## TEXT UNDER STUDY
■ ■ ■ ■ ■ ■ ■
In general, it seems as if the sound was seriously re-routed here from the former target audience of «modern R&B» to a newer — indeed, wider — audience of crappy, generic techno (ʽRadioʼ, boasting the kind of sound that I normally hear only from Russian taxi drivers), as well as fans of technical gadgets (ʽVideo Phoneʼ) and silly vocal gimmicks (ʽDivaʼ, a bland rap piece on which «Sasha» is allegedly making fun of the Diva lifestyle while at the same time actively living it). ʽEgoʼ is, of course, the most «provocative» number on the record, since its chorus ("it's too big, it's too wide, it's too strong, it won't fit, it's too much, it's too tough") comes on before one gets a clear explanation of what the «it» in question is referring to. Naturally, it refers to Sasha's lover's BIG EGO, and what did you think?.. (On a sidenote, though, I used to always hear it as "He got a big Igor, such a huge Igor" before I paid attention to the song title, and it kept me wondering when and how did I exactly miss the point at which the name of Dr. Frankenstein's assistant had become one of the many euphemistic replacements for you-know-what).
■ ■ ■ ■ ■ ■ ■
Collected data

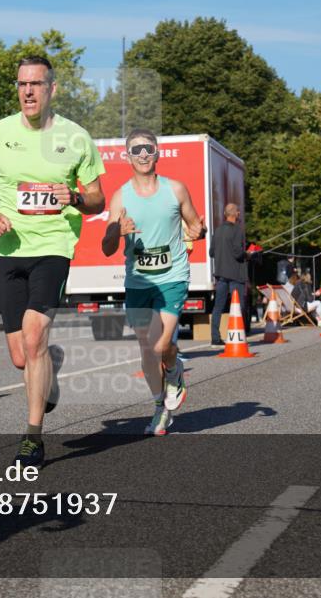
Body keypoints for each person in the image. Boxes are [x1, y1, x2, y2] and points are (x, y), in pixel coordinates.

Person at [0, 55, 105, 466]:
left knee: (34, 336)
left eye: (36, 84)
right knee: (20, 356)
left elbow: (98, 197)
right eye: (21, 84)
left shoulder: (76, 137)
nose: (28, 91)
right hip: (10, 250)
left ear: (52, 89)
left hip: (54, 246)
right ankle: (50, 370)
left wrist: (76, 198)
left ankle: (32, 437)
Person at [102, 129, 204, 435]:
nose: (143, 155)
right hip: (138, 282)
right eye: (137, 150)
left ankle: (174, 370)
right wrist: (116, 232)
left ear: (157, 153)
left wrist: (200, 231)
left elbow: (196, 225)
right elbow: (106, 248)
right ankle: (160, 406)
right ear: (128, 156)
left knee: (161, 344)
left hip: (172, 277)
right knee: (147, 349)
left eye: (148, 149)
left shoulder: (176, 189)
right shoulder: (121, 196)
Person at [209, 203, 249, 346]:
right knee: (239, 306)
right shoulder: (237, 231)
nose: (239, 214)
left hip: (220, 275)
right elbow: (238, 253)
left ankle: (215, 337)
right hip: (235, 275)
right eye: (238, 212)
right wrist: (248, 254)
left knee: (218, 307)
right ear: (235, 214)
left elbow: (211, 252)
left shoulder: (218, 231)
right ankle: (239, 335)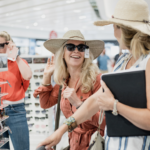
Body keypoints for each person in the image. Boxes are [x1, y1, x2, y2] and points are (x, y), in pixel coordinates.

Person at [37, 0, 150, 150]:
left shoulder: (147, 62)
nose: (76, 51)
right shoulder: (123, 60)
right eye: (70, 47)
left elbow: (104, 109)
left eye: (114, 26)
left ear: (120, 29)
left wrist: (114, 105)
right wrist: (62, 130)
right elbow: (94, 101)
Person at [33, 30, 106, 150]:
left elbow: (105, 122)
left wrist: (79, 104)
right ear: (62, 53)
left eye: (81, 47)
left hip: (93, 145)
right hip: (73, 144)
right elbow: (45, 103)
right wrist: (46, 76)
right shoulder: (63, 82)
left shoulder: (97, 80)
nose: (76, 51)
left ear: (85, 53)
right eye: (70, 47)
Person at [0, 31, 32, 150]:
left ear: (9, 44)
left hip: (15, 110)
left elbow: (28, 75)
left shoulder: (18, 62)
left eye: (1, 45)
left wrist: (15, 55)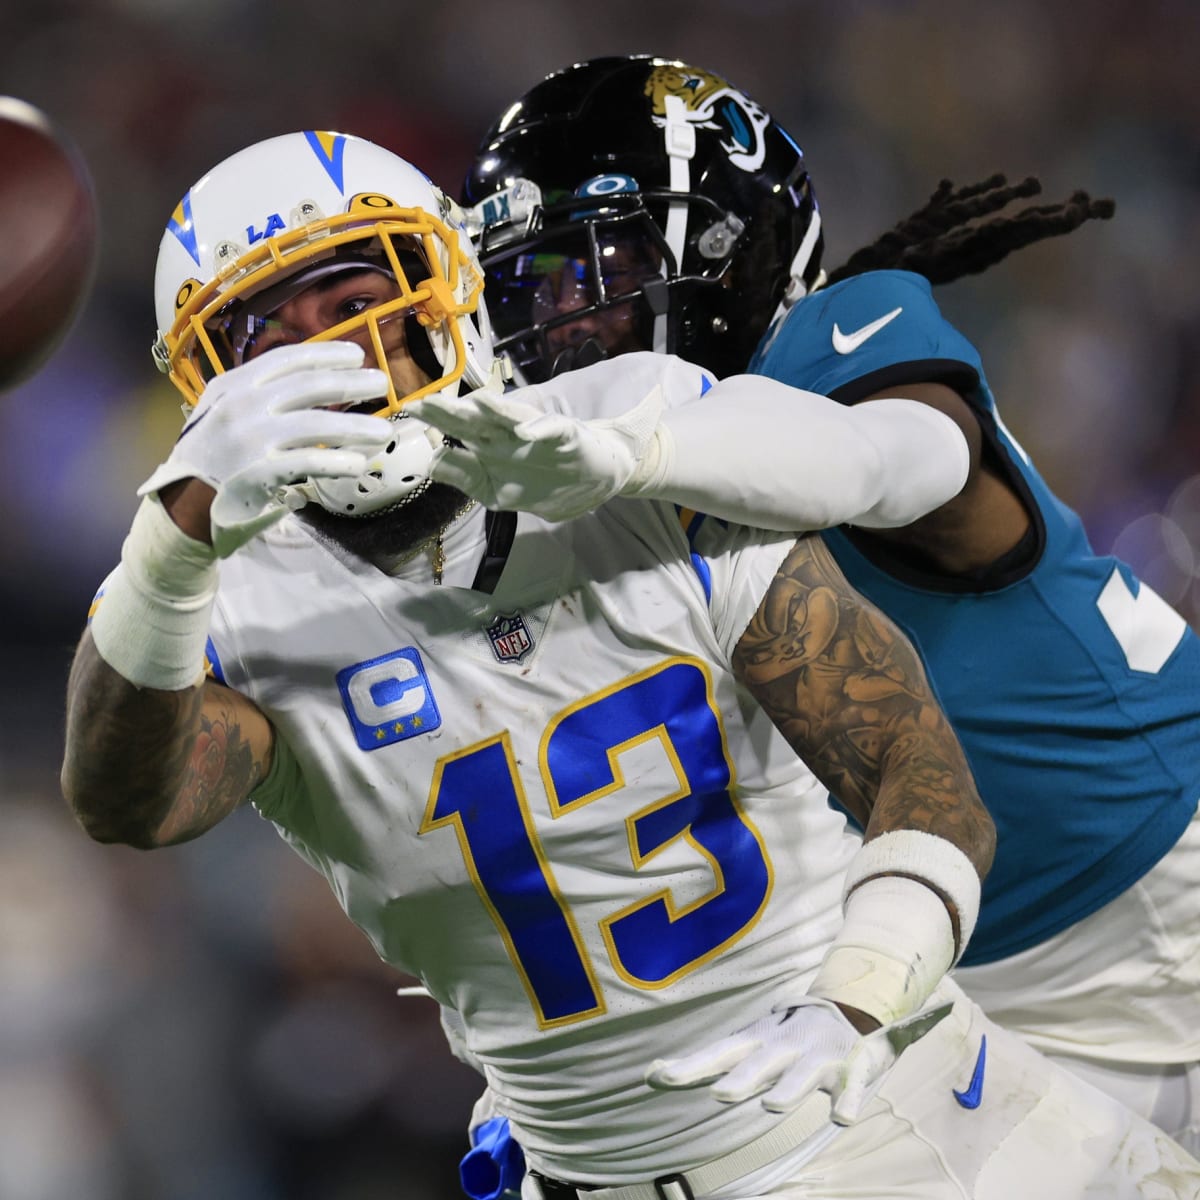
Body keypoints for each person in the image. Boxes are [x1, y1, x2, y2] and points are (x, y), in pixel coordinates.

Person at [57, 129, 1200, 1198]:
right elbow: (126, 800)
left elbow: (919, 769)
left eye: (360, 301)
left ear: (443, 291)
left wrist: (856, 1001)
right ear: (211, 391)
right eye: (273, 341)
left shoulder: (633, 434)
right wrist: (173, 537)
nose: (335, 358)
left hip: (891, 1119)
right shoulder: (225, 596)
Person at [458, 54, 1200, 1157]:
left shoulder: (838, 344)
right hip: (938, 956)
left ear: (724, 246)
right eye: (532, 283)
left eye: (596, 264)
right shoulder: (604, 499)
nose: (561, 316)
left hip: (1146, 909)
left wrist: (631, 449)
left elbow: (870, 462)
■ ■ ■ ■ ■ ■ ■
## PROBLEM 1
Answer these questions about the album review:
(a) Which song is said to boast the kind of sound normally heard only from Russian taxi drivers?
(b) In ʽDivaʼ, what is «Sasha» allegedly making fun of?
(c) Before paying attention to the song title, what did the reviewer used to hear in the chorus of ʽEgoʼ?
## PROBLEM 2
Pick up the album review after its last sentence and continue it.

## EXERCISE OUTPUT 1
(a) ʽRadioʼ
(b) The Diva lifestyle, while at the same time actively living it.
(c) "He got a big Igor, such a huge Igor"

## EXERCISE OUTPUT 2
On the other hand, the ballads on the I Am part seem to have been written with at least some intentional attempt not to reduce them to pathetic clichés. It does not work too often — the songwriters and producers are as constrained by the commercial requirements of the genre as a Peter Jackson or a Steven Spielberg are by the laws of Hollywood filmmaking — but every now and then, there is an interesting musical moment or two that briefly elevates the «soul sacrifice» of the first disc above elevator muzak status. This does not concern the title track, which does indeed sound very much like Carrie Underwood («take an old country-folk melody and arrange it with all the pomp of a 19th century opera aria»), but ʽHaloʼ has some fine vocal moves written into it (and it deserved a much better arrangement than those rotten synthesizers and drum machines), and so does ʽDisappearʼ, whose movement towards the chorus is melodically inventive (check out the modality shift from "you're nearly here..." to "...and then, you disappear" — they could have easily done without that, but they didn't, and I akcnowledge that).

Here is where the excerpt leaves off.